▶ **Source texts of formatted documents**:

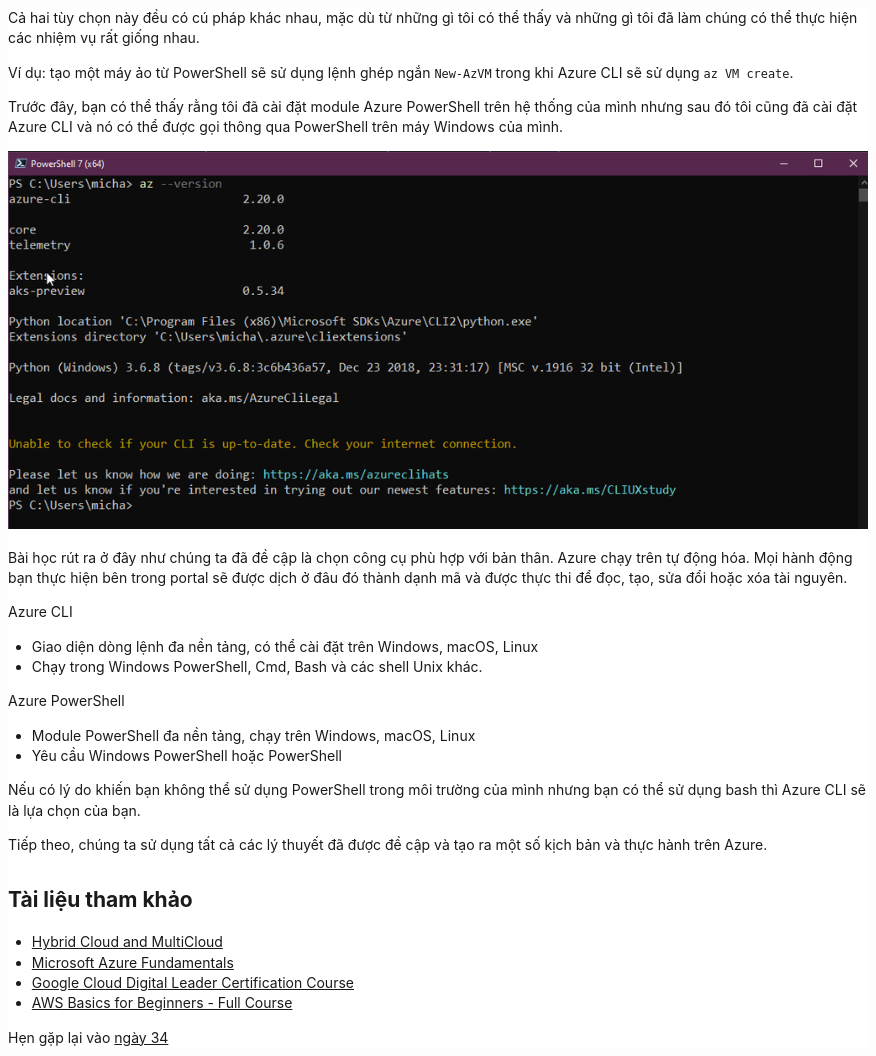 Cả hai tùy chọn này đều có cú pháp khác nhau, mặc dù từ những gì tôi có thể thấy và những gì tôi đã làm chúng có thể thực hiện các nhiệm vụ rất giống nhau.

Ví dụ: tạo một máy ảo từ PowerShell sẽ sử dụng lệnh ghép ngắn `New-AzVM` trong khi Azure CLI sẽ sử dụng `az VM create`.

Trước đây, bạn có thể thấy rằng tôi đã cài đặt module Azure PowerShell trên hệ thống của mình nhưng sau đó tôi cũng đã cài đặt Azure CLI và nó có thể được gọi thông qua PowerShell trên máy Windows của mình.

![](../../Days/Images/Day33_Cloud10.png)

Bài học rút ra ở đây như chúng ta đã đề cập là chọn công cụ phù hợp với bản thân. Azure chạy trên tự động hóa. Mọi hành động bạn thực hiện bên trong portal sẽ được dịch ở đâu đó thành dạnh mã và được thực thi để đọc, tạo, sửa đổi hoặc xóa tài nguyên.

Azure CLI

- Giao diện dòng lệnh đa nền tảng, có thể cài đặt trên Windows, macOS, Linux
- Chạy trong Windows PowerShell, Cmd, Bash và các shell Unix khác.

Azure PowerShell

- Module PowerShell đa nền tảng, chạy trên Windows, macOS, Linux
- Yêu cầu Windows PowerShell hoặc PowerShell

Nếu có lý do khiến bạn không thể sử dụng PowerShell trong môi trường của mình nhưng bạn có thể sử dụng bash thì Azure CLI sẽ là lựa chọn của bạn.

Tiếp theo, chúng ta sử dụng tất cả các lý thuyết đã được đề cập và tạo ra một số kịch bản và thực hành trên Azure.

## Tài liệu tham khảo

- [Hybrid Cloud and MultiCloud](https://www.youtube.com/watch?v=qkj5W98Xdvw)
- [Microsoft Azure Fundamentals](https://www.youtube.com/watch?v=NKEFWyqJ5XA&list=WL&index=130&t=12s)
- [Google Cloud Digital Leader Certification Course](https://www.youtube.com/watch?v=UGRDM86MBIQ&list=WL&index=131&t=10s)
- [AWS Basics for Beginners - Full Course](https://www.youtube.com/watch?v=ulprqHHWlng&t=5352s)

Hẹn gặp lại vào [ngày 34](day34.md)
...
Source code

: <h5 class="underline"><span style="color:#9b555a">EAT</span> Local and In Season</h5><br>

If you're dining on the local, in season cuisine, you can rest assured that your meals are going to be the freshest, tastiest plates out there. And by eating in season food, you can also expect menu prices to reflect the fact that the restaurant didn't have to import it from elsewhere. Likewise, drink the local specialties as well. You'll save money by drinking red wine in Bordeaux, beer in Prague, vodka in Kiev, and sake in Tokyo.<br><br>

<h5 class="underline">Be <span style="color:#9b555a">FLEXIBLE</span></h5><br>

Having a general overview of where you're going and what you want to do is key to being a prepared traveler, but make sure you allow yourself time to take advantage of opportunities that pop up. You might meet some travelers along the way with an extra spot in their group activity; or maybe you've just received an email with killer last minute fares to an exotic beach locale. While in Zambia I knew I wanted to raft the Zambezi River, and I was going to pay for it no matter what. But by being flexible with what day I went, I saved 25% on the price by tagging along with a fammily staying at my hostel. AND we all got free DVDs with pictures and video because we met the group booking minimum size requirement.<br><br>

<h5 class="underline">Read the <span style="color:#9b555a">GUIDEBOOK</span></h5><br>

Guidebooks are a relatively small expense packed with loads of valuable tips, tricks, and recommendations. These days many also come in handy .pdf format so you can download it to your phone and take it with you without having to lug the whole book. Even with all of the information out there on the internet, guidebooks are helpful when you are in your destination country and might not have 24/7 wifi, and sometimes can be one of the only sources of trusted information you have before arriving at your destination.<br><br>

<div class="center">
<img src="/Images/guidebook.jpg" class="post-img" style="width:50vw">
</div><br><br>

▶ **Exercise goal**:
Switch "Tài liệu tham khảo" to "Nguồn tham khảo" in the lines starting with the line with "Tiếp theo, chúng" and going on through the line with "Hẹn gặp lại vào [ngày 34](day34.md)". Give only those lines, with everything else unchanged.

▶ **Response below**:
Tiếp theo, chúng ta sử dụng tất cả các lý thuyết đã được đề cập và tạo ra một số kịch bản và thực hành trên Azure.

## Nguồn tham khảo

- [Hybrid Cloud and MultiCloud](https://www.youtube.com/watch?v=qkj5W98Xdvw)
- [Microsoft Azure Fundamentals](https://www.youtube.com/watch?v=NKEFWyqJ5XA&list=WL&index=130&t=12s)
- [Google Cloud Digital Leader Certification Course](https://www.youtube.com/watch?v=UGRDM86MBIQ&list=WL&index=131&t=10s)
- [AWS Basics for Beginners - Full Course](https://www.youtube.com/watch?v=ulprqHHWlng&t=5352s)

Hẹn gặp lại vào [ngày 34](day34.md)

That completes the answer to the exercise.